Sparsity	0.4	0.5	0.6	0.7	0.8	0.9
ALPS-PCG(Loss)	5.0e-3	1.12e-2	2.27e-2	4.39e-2	8.51e-2	1.78e-1
Boža(Loss)	5.1e-3	1.12e-2	2.32e-2	4.49e-2	8.83e-2	2.00.e-1
ALPS-PCG(Time)	0.01s	0.01s	0.01s	0.01s	0.01s	0.01s
Boža(Time)	0.11s	0.11s	0.11s	0.11s	0.11s	0.11s

Table 3: The reconstruction loss (objective) over iterations, comparing ALPS with ADMM using a fixed penalty parameter $\rho$ .

Loss/Iter	5	10	20	30	50	100
ALPS	1.63e-1	1.28e-1	5.95e-2	5.32e-2	5.31e-2	5.31e-2
ADMM( $\rho=0.3$ )	7.83e-2	7.55e-2	7.50e-2	7.47e-2	7.47e-2	7.45e-2
ADMM( $\rho=3$ )	9.32e-2	8.18e-2	7.64e-2	7.53e-2	7.45e-2	7.42e-2

Table 4: The rate of change of the support (of weights) between consecutive iterations, comparing ALPS with ADMM using a fixed penalty parameter $\rho$ .

Supp change / Iter	5	10	20	30	50	100
ALPS	20.2%	17.0%	2.8%	0.0%	0.0%	0.0%
ADMM( $\rho=0.3$ )	6.4%	7.0%	7.0%	7.0%	6.9%	6.9%
ADMM( $\rho=3$ )	0.2%	<0.1%	<0.1%	<0.1%	<0.1%	<0.1%

Table 5: Perplexity and zero-shot evaluation results for dense models.

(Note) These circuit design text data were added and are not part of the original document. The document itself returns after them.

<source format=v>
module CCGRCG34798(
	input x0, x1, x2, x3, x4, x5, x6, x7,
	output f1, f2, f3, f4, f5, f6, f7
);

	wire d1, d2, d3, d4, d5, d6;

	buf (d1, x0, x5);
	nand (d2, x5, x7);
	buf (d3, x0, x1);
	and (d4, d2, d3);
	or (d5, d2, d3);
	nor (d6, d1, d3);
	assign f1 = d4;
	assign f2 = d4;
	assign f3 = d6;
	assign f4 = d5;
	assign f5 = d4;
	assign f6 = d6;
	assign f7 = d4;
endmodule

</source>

Model	WikiText2↓	PTB ↓	C4 ↓	LAMBADA↑	PIQA↑	ARC-Easy↑	ARC-Challenge↑
OPT-1.3B	14.63	20.29	16.07	58.80	72.36	50.93	29.44
OPT-2.7B	12.47	17.97	14.34	64.82	74.81	54.34	31.31
OPT-6.7B	10.86	15.77	12.71	68.72	76.39	60.14	34.56
OPT-13B	10.13	14.52	12.06	70.23	76.88	61.83	35.75
OPT-30B	9.56	14.04	11.44	72.39	78.18	65.40	38.14
LLaMA-7B	5.47	22.51	6.97	-	78.29	69.23	39.93
LLaMA-13B	4.88	28.87	6.47	-	78.78	73.27	45.56

最终决定Accept (poster)

2024-09-25

This paper proposed a large language model (LLM) pruning framework, which turns the problem into layer-wise activation reconstruction problem via sparse weight matrix. The operator splitting technique and preconditioned conjugate gradient methods are deployed and the empirical studies show the better single-layer reconstruction error and correspondingly the improved performance on downstream tasks.

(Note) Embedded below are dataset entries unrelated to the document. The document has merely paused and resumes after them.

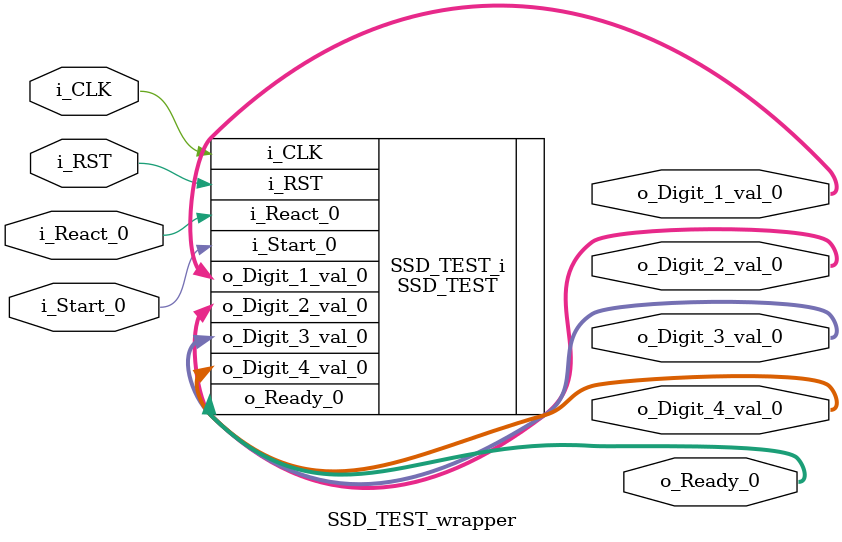
<source format=v>
`timescale 1 ps / 1 ps

module SSD_TEST_wrapper
   (i_CLK,
    i_RST,
    i_React_0,
    i_Start_0,
    o_Digit_1_val_0,
    o_Digit_2_val_0,
    o_Digit_3_val_0,
    o_Digit_4_val_0,
    o_Ready_0);
  input i_CLK;
  input i_RST;
  input i_React_0;
  input i_Start_0;
  output [3:0]o_Digit_1_val_0;
  output [3:0]o_Digit_2_val_0;
  output [3:0]o_Digit_3_val_0;
  output [3:0]o_Digit_4_val_0;
  output [1:0]o_Ready_0;

  wire i_CLK;
  wire i_RST;
  wire i_React_0;
  wire i_Start_0;
  wire [3:0]o_Digit_1_val_0;
  wire [3:0]o_Digit_2_val_0;
  wire [3:0]o_Digit_3_val_0;
  wire [3:0]o_Digit_4_val_0;
  wire [1:0]o_Ready_0;

  SSD_TEST SSD_TEST_i
       (.i_CLK(i_CLK),
        .i_RST(i_RST),
        .i_React_0(i_React_0),
        .i_Start_0(i_Start_0),
        .o_Digit_1_val_0(o_Digit_1_val_0),
        .o_Digit_2_val_0(o_Digit_2_val_0),
        .o_Digit_3_val_0(o_Digit_3_val_0),
        .o_Digit_4_val_0(o_Digit_4_val_0),
        .o_Ready_0(o_Ready_0));
endmodule

</source>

Overall the reviewers like the theoretical convergence guarantees and the practical applicability of the proposed method. There has been some major concerns from reviewer 1PwE, but after the rebuttal some of them have been addressed. We highly encourage the authors to incorporate the additional artifacts into the revisions to make the paper more solid.